**What the task requires**:
For the word "services", report how many lines of the records below contain it, and nothing more.

Collected data entries:
-------
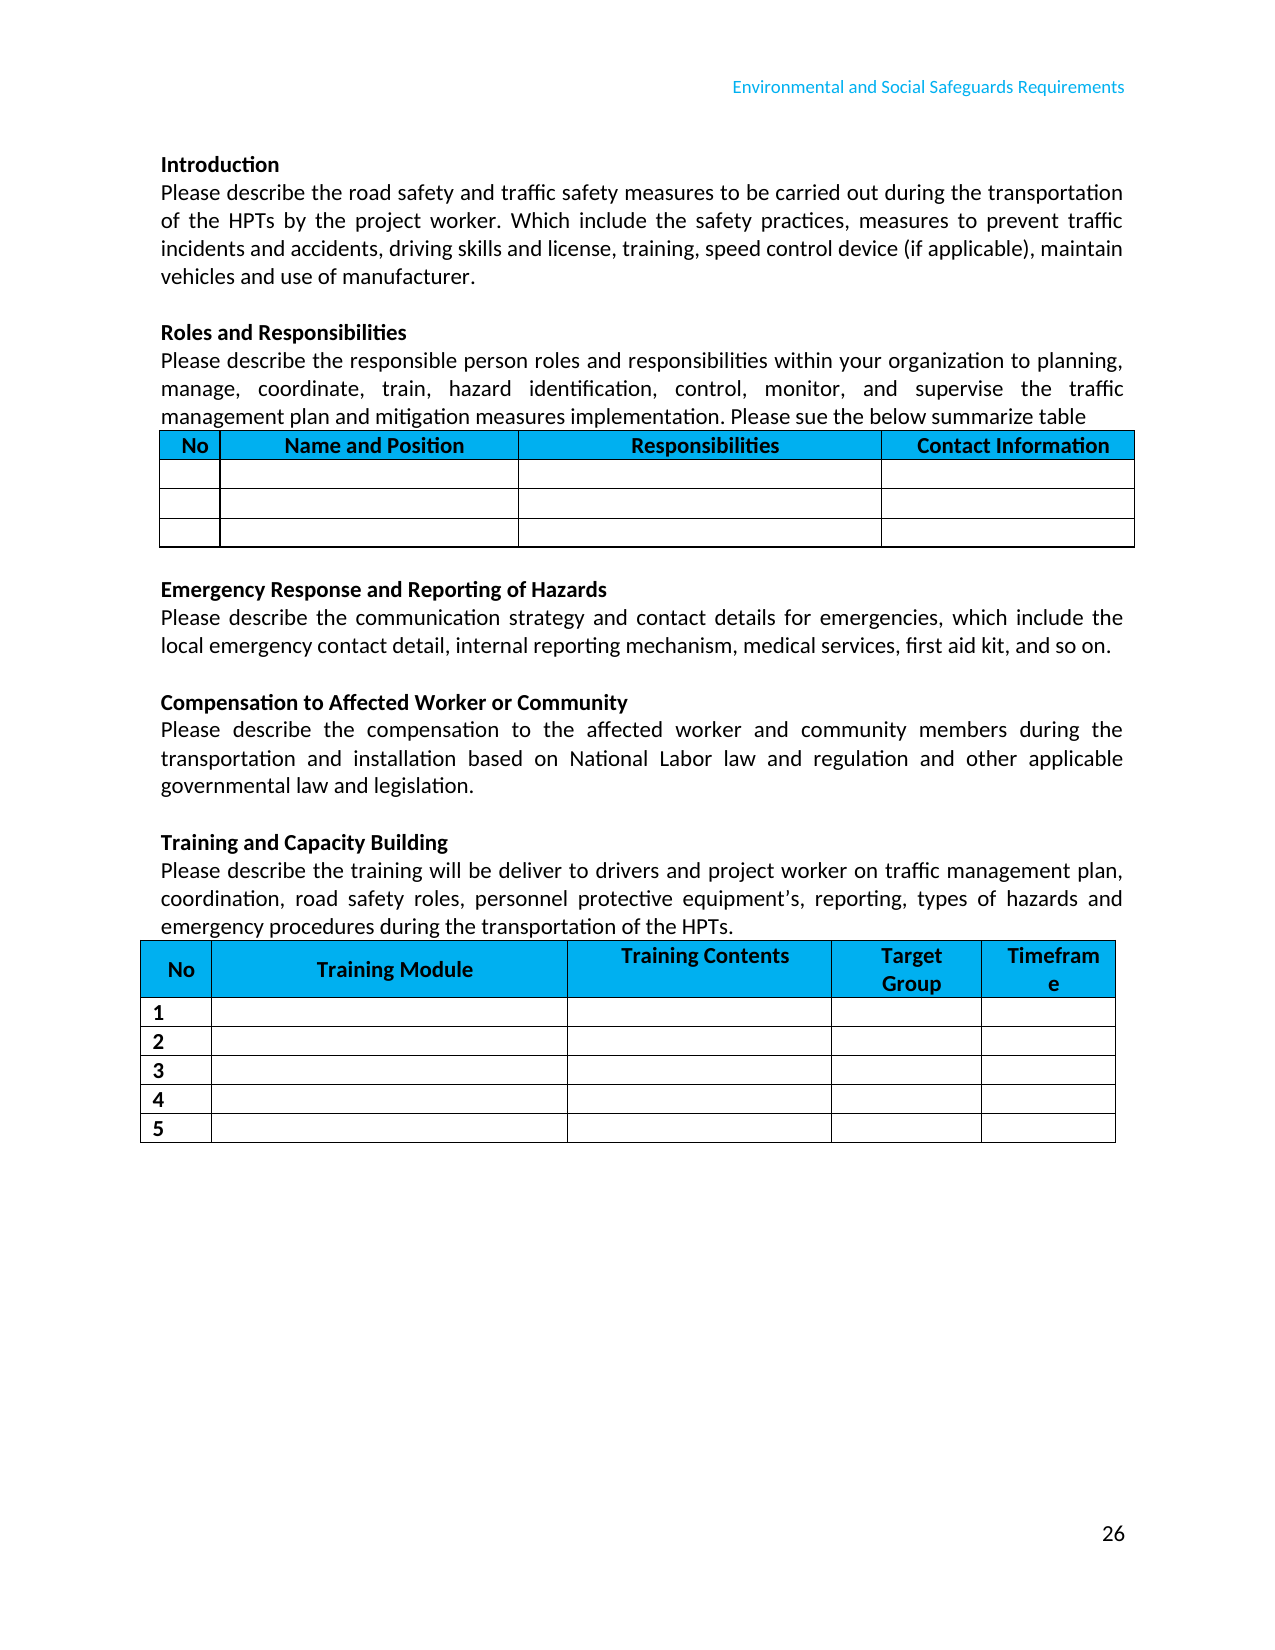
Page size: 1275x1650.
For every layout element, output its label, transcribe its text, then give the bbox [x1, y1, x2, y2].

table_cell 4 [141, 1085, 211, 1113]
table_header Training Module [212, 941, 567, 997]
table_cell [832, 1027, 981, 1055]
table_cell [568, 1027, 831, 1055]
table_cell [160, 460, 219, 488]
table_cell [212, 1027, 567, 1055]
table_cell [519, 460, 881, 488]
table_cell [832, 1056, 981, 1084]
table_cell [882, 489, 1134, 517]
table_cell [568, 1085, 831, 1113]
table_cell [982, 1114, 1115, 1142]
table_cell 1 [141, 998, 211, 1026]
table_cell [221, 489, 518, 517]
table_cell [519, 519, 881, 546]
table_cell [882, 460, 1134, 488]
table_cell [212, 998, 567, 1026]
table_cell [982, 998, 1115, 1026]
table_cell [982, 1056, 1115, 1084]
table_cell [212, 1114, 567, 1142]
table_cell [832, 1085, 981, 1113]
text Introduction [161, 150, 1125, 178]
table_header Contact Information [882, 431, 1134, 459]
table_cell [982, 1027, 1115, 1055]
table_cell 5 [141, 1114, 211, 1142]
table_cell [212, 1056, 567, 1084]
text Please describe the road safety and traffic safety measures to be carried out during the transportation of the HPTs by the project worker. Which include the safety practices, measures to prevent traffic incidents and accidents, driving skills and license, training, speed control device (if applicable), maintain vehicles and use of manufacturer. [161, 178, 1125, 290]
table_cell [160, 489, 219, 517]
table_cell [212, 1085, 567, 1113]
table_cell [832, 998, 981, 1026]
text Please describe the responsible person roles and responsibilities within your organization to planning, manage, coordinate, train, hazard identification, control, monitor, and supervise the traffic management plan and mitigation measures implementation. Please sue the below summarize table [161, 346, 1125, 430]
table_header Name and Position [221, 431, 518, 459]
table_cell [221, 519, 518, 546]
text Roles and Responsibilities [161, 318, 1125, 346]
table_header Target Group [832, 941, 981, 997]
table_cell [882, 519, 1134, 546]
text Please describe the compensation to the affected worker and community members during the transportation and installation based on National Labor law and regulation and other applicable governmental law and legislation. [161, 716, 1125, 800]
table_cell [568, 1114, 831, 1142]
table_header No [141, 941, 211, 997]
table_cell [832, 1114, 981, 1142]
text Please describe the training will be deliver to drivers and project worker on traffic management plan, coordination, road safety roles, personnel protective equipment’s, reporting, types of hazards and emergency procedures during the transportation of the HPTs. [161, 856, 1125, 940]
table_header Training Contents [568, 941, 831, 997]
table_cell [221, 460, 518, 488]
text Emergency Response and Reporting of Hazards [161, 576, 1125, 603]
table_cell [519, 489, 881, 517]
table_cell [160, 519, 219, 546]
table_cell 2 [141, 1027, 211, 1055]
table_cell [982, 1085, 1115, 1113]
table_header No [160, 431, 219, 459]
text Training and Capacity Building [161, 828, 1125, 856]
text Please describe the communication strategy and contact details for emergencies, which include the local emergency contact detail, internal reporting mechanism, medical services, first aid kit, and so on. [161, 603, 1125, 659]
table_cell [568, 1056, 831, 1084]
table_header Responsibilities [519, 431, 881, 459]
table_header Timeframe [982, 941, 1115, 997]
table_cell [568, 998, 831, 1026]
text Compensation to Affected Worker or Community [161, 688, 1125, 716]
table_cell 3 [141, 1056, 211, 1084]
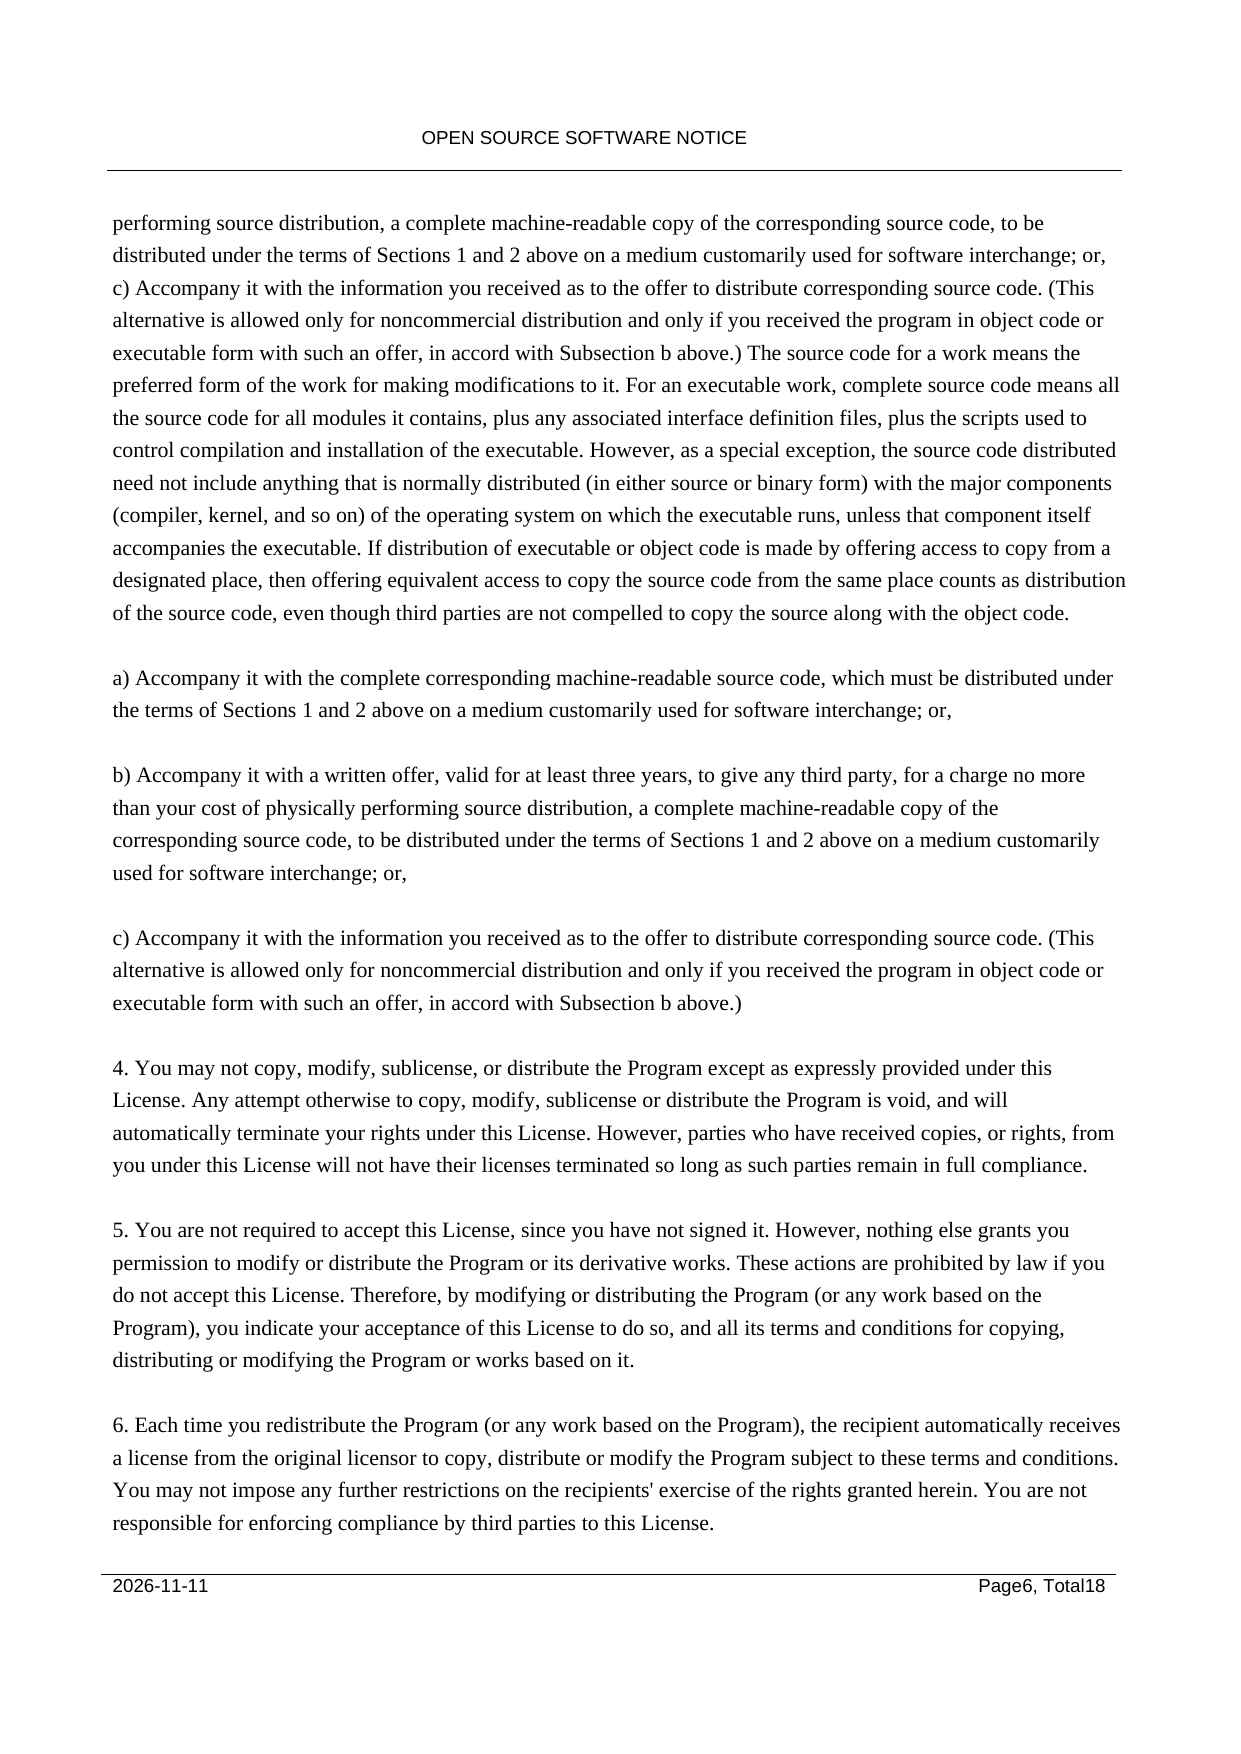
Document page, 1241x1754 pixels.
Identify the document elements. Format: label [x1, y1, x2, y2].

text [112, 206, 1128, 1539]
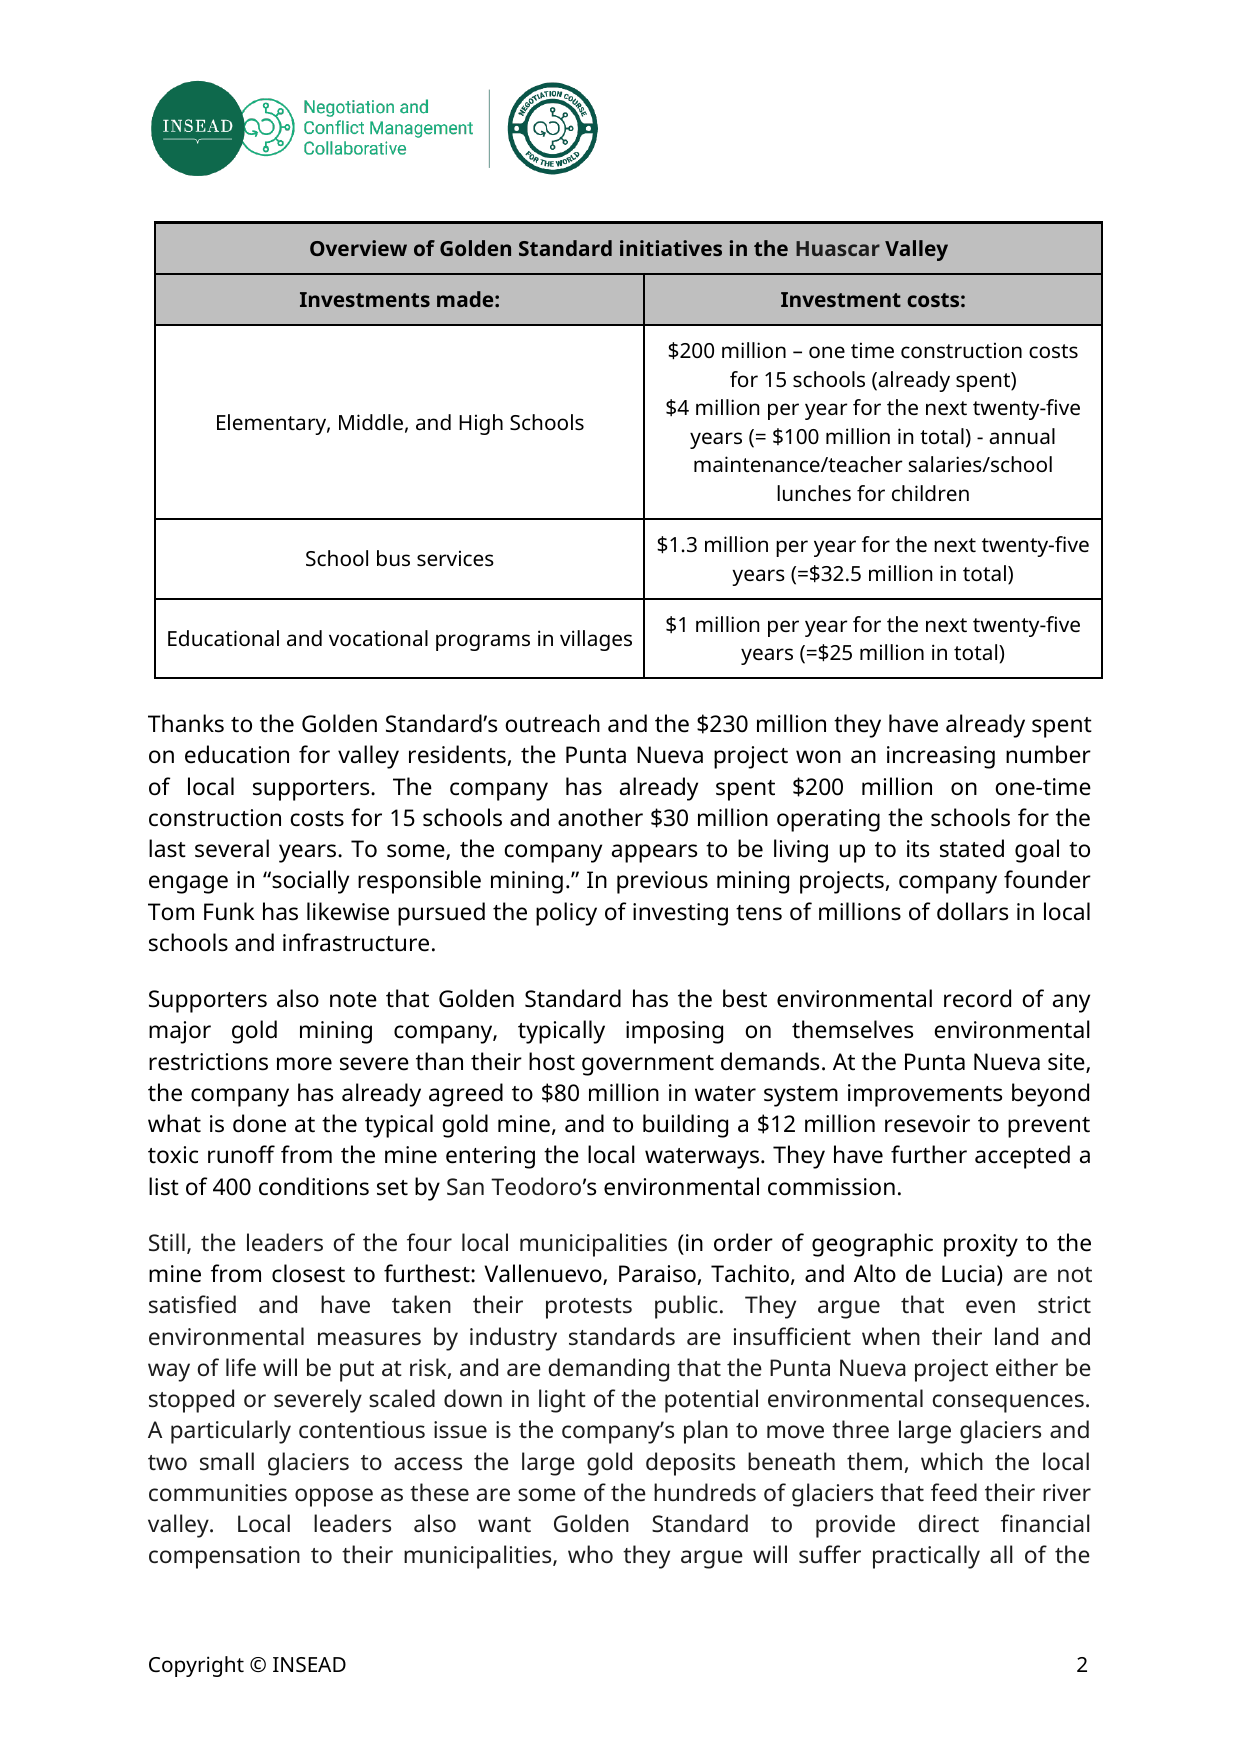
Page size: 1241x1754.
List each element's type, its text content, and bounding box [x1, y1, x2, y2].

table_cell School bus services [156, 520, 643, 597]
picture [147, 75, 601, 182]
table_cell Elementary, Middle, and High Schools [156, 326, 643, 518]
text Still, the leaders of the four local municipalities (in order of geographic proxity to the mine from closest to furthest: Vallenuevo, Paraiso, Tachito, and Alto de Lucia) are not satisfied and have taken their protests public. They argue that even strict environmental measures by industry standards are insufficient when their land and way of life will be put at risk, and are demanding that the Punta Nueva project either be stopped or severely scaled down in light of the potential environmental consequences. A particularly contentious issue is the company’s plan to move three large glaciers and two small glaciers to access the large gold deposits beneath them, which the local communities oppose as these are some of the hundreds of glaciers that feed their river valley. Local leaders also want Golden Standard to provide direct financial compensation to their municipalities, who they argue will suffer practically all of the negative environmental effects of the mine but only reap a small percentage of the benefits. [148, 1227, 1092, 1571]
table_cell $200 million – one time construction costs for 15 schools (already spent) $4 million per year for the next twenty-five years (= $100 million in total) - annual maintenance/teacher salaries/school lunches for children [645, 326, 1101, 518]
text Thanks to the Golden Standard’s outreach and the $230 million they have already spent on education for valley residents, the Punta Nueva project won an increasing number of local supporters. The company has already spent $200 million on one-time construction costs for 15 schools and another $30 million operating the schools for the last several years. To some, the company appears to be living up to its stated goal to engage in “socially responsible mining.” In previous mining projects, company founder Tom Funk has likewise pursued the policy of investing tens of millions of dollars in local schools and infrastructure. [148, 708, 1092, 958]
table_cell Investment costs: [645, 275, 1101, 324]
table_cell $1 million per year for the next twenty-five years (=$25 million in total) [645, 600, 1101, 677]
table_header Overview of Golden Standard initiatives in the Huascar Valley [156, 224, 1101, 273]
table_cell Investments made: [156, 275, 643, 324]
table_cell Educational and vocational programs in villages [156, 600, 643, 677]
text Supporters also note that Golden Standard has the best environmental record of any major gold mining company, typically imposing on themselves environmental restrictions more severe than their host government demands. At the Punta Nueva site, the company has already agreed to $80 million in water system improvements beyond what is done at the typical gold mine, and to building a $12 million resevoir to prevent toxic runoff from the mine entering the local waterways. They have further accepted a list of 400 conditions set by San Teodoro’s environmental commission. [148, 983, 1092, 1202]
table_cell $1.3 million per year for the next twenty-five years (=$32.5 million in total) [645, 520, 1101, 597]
-------
**Reply**:
2